If man perseveres in the face of all hardships without complaint, he will remain in the remembrance of God. Patient perseverance in this task will stimulate the remembrance of God and thus man will enter the state where he will adhere to Saint Paul’s command “pray continually” ( A Thessalonians 5, 17). Remembrance of God is the espousal of the love for struggle, which is being created so that one is able to obey the divine commandments. Whoever abandons the remembrance of God, turns towards hedonism and tries to find solace through external effusions. He who is ignorant of the divine grace tries to soothe himself by sensual pleasures and comforts. His preference for these causes the direct result which is the love for struggle and hardships. On the contrary, whoever loves God and readily submits to His wishes will receive the visitation of divine grace, which will be the wages for those who love struggle and will replenish any deficiency and answer any query. Grace becomes “all things to all men”; to the thirsty it becomes water; to the hungry food; to the naked garments, to the ignorant knowledge and to passion-slaves freedom and resurrection.

There is something weird about human life. We are forever hearing about bitterness, disillusionments, hardships, pain and the rest of it and we are wondering: Who is preventing man’s salvation since solace is clear? The presence of Word God has solved every problem and has granted in abundance everything we need. “Come to me all who are weary and burdened and I will give you rest. Take my yoke upon you and learn from me, for I am gentle and humble in heart, and you will find rest for your souls. For my yoke is easy and my burden is light” (Matthew 11, 22)

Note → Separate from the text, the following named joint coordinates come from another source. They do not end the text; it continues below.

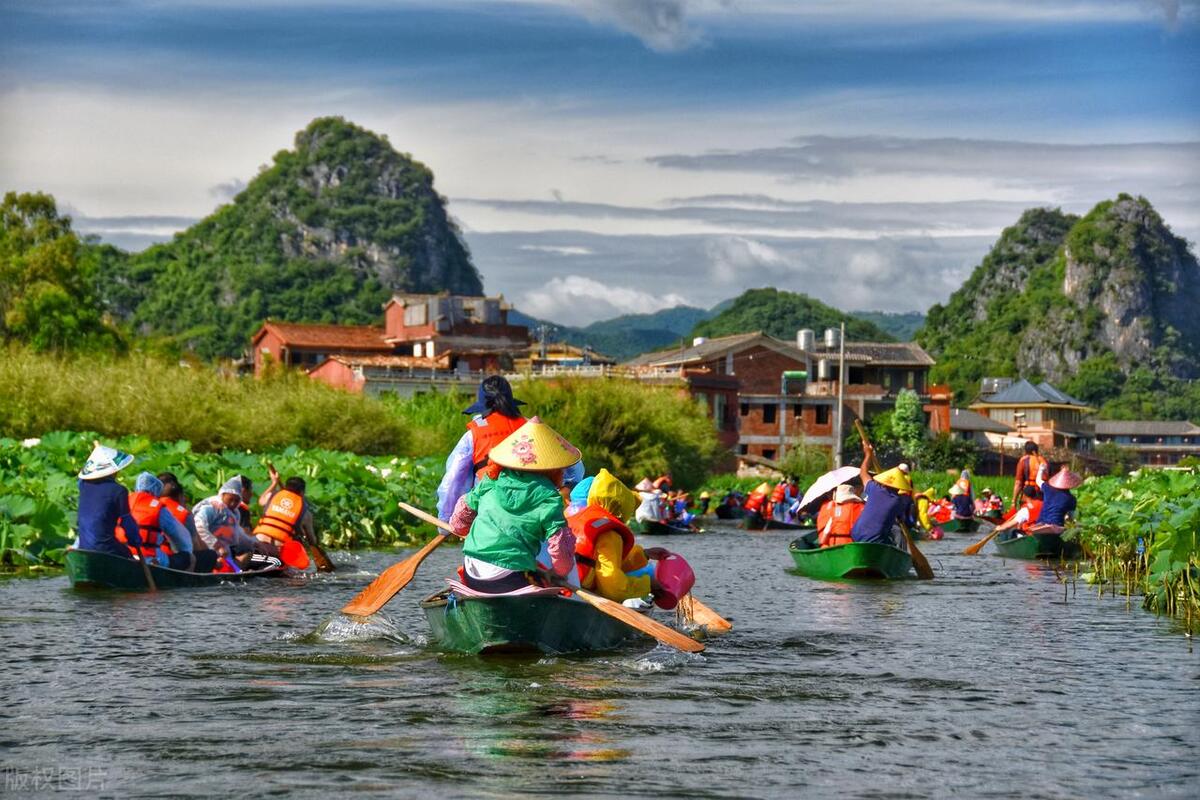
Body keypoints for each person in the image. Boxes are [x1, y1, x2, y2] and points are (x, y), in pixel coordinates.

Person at [445, 417, 579, 593]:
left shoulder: (490, 482)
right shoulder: (549, 498)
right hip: (510, 577)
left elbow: (458, 523)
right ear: (553, 468)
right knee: (546, 583)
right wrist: (558, 573)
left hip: (473, 572)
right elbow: (561, 550)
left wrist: (465, 530)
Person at [436, 375, 527, 521]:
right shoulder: (533, 428)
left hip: (489, 512)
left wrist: (445, 519)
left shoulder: (473, 435)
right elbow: (571, 470)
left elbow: (454, 479)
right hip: (531, 512)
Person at [567, 469, 657, 602]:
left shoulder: (574, 518)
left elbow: (603, 562)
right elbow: (612, 587)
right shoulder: (609, 534)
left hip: (563, 582)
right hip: (578, 590)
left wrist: (644, 555)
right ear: (622, 509)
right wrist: (649, 585)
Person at [74, 443, 141, 559]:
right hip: (106, 547)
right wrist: (135, 541)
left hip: (83, 547)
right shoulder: (119, 491)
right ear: (112, 471)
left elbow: (82, 478)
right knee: (128, 554)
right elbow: (127, 522)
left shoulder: (83, 486)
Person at [124, 472, 198, 571]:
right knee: (189, 558)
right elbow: (182, 538)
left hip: (123, 556)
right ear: (156, 490)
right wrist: (185, 552)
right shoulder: (158, 508)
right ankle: (182, 584)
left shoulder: (124, 501)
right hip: (151, 559)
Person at [193, 477, 264, 568]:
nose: (233, 504)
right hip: (207, 551)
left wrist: (254, 543)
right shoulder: (212, 508)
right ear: (222, 495)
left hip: (225, 553)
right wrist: (217, 545)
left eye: (236, 500)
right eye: (230, 499)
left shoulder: (234, 513)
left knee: (237, 569)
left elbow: (237, 533)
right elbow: (199, 527)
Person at [850, 444, 912, 546]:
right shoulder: (899, 501)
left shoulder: (874, 488)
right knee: (896, 538)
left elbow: (863, 472)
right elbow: (903, 515)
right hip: (875, 540)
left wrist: (868, 454)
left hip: (855, 535)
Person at [157, 472, 219, 573]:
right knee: (210, 555)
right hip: (174, 560)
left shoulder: (150, 507)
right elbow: (195, 546)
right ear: (180, 496)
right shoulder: (184, 514)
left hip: (151, 555)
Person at [253, 475, 317, 570]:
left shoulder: (272, 496)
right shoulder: (306, 514)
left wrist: (274, 483)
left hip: (257, 545)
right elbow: (312, 541)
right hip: (276, 552)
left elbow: (261, 500)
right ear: (302, 492)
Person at [1029, 465, 1081, 534]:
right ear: (1070, 484)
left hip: (1040, 523)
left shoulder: (1047, 488)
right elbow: (1071, 517)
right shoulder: (1071, 499)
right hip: (1056, 525)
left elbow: (1038, 480)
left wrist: (1041, 469)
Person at [1012, 442, 1047, 508]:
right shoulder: (1045, 461)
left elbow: (1018, 483)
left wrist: (1014, 501)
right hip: (1043, 495)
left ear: (1026, 451)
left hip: (1028, 495)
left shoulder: (1024, 461)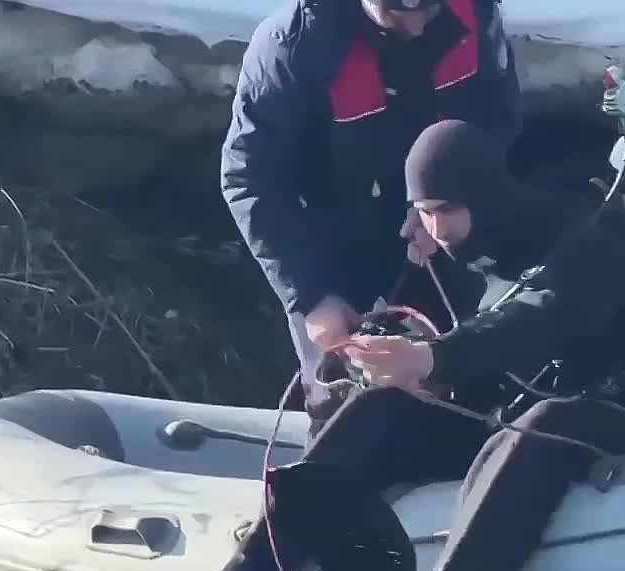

An indication that one has acquired spiritual wisdom is the fact that he perseveres in the coming hardships without blaming anyone for them, despite knowing those who have caused them. Then he imitates our Savor Christ, who was praying for those who crucified Him. “Father forgive them for they do not know what they are doing” (Luke 23, 34). How many of us view the commandments as oppression against our freedom and blame God for making demands on us? Where are now these demands? He who controls himself avoids the lack of restrain; He who has no property abstains from greed; the quiet from trouble; the pure from hedonism; the modest from fornication; the self-sufficient from the love for money; the gentle from fury; the humble from selfishness; the obedient from quarrel; the audacious from hypocrisy; the confessor from denial and the martyr from idolatry. There it is then. Every virtue which is performed unto death is nothing but the annulment of the corresponding vice and sin. Therefore, this becomes an obligation for our rational existence. Where are then, the so-called imposition and the harness to our freedom? This obligation is not even an exchange for the kingdom of heaven, since obeying the commandments constitutes a natural duty and therefore the kingdom of heaven is given for free.